The Dynamical Proxy Potential of the OSNAP Array

Nora Loose1,2, Patrick Heimbach1, Helen Pillar3 and Prof. Kerim Hestnes Nisancioglu, Ph.d. 4, (1)University of Texas at Austin, Oden Institute for Computational Engineering and Sciences, Austin, TX, United States, (2)Bjerknes Centre for Climate Research, Bergen, Norway, (3)University of Texas at Austin, Oden Institute for Computational Engineering and Sciences, Austin, United States, (4)University of Bergen and the Bjerknes Centre for Climate Research, Bergen, Norway
Abstract:
The first data from the OSNAP (Overturning in the Subpolar North Atlantic Program) array, a recently installed observing system in the subpolar North Atlantic, has provided new insights into volume, heat, and freshwater transports at the latitudes of the array. An important next step is to put the OSNAP observations into a broader spatial and temporal context: Can the OSNAP array inform - or could even serve as a proxy for - unobserved hydrographic and circulation quantities remote from the array? Here, we quantify the proxy potential of the OSNAP array by means of a novel, dynamics-based technique that uses adjoint modeling and uncertainty quantification within the ECCO (Estimating the Circulation and Climate of the Ocean) state estimation framework.

Adjoint-derived sensitivities reveal that the eastern boundary of the North Atlantic and the coasts of Iceland and Greenland are important pathways for communicating wind-driven pressure anomalies around the entire subpolar North Atlantic. Consequently, the OSNAP observing array samples climate signals that also impact remote oceanic quantities and regions, for instance ocean heat content close to Greenland’s margins, and has potential to inform these remote regions. We find that heat transport inferences across the OSNAP-West transect, extending from Labrador to South Greenland, impose an overall much stronger constraint on the ECCO state estimate than heat transport inferences across the OSNAP-East transect, extending from South Greenland to Scotland. This is largely explained by the fact that signals detected by OSNAP-West are less noisy compared to signals detected by OSNAP-East.
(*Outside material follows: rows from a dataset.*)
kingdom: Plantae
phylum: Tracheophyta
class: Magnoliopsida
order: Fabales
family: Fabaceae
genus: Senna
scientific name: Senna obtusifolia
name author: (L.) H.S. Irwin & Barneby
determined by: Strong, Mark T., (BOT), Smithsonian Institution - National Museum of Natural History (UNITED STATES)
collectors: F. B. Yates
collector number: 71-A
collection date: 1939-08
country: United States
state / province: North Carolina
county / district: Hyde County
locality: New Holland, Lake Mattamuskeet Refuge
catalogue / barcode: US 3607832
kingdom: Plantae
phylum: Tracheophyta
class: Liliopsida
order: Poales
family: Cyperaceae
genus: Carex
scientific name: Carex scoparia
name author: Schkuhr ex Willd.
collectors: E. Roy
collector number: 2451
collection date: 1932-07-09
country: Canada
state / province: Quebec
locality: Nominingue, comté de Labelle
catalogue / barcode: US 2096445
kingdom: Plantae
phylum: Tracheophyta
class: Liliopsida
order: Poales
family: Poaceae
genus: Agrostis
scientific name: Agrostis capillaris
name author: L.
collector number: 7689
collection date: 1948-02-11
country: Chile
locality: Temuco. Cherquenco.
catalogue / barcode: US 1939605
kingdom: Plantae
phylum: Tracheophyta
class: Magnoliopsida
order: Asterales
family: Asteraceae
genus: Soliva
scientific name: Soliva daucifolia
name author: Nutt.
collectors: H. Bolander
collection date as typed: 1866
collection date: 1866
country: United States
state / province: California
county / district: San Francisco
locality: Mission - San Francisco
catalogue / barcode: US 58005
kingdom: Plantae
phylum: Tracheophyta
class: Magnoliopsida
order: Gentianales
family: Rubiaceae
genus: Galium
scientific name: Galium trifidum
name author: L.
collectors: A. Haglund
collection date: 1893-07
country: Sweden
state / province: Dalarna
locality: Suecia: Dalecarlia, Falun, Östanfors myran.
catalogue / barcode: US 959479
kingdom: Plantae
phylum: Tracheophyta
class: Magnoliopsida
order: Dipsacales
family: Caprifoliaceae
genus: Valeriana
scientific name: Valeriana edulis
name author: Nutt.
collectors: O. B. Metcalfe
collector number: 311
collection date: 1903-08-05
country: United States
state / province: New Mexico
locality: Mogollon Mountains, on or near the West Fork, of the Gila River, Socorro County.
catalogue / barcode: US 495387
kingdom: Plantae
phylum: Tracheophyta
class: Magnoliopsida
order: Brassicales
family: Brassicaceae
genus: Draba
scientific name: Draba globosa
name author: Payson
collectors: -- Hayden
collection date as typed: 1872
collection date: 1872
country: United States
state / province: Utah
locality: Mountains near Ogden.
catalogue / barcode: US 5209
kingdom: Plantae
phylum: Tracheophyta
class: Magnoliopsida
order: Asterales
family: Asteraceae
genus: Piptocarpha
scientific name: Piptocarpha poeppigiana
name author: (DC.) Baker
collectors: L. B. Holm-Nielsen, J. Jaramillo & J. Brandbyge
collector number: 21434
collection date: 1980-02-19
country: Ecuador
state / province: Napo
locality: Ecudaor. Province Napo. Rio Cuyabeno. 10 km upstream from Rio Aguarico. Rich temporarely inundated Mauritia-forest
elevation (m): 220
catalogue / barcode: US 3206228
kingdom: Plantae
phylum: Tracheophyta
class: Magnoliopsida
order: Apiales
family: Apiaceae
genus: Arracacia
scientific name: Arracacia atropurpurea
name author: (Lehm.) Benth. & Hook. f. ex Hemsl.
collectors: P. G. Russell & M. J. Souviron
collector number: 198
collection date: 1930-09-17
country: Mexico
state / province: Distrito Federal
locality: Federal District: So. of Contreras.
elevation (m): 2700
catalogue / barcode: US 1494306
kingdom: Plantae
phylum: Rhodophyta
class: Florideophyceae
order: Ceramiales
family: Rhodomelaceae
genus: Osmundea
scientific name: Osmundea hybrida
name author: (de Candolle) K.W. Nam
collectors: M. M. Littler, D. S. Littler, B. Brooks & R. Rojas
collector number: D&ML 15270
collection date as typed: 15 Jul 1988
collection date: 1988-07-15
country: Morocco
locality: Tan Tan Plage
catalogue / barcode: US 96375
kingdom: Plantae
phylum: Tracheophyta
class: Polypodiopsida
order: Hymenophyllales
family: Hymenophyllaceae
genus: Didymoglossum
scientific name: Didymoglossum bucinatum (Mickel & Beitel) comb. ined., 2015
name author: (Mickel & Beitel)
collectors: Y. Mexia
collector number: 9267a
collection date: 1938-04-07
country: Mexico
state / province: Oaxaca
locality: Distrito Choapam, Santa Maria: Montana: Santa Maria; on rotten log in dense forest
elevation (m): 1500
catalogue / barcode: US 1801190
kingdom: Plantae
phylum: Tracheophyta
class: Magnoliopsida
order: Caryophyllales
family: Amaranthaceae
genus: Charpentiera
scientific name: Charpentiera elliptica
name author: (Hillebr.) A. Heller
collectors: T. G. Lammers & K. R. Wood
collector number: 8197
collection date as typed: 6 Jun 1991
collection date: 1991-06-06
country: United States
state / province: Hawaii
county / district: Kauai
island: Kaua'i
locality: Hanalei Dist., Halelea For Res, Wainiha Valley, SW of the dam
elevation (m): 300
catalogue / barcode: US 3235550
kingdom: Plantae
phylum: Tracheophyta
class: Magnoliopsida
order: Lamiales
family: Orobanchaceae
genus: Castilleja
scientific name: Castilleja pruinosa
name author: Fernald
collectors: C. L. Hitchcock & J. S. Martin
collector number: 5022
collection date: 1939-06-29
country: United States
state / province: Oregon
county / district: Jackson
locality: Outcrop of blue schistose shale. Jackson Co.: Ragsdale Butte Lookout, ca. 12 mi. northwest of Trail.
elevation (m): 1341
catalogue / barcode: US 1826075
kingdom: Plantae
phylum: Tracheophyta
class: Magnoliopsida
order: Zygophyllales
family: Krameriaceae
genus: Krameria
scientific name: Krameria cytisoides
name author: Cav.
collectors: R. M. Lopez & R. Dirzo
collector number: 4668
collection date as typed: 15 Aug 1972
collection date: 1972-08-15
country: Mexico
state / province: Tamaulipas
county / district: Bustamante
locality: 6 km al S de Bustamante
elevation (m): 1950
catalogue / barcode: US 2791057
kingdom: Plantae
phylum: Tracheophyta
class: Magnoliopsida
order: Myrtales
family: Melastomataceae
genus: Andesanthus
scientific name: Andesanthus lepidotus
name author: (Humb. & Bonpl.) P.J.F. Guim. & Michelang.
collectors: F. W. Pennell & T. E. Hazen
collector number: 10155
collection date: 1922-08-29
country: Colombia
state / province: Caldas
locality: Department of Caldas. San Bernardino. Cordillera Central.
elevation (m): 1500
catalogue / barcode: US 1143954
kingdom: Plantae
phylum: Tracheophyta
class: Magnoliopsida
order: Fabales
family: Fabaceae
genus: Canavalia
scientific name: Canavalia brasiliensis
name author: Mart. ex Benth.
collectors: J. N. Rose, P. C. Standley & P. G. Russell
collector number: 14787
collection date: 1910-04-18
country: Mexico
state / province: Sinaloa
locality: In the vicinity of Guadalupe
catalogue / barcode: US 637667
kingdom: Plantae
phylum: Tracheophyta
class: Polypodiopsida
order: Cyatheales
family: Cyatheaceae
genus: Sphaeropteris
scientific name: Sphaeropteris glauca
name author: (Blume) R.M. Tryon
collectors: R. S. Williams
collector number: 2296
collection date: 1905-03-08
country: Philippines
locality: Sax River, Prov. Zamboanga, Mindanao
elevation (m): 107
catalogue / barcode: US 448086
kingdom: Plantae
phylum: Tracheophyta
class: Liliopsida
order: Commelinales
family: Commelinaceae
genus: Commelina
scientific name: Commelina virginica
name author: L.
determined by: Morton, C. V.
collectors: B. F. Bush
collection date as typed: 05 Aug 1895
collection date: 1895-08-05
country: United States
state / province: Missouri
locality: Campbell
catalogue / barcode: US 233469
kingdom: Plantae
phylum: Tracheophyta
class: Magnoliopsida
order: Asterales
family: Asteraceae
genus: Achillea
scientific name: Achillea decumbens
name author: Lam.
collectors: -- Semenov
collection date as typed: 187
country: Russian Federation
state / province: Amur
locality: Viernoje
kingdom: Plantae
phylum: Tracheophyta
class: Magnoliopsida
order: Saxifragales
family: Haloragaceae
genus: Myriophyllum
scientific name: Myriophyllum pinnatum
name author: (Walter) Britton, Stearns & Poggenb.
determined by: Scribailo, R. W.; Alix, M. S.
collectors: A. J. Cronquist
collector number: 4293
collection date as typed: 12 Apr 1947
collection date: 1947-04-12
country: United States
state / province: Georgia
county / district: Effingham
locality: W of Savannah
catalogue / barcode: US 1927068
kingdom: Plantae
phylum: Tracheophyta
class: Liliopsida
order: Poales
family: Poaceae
As a result, oceanic quantities as remote as in the Nordic Seas may be constrained more efficiently by OSNAP-West than OSNAP-East observations, contrary to recent findings.

Observing systems, such as the OSNAP array and other observational efforts in the Atlantic, are expensive to deploy and maintain, and therefore often rely on short-term funding periods. Our novel method can be used to support the design of an effective, long-term Atlantic observing system, owing to the following features: the method is fundamentally dynamics-based, takes into account data redundancy between observations, and can evaluate not only existing, but also future and hypothetical observing systems.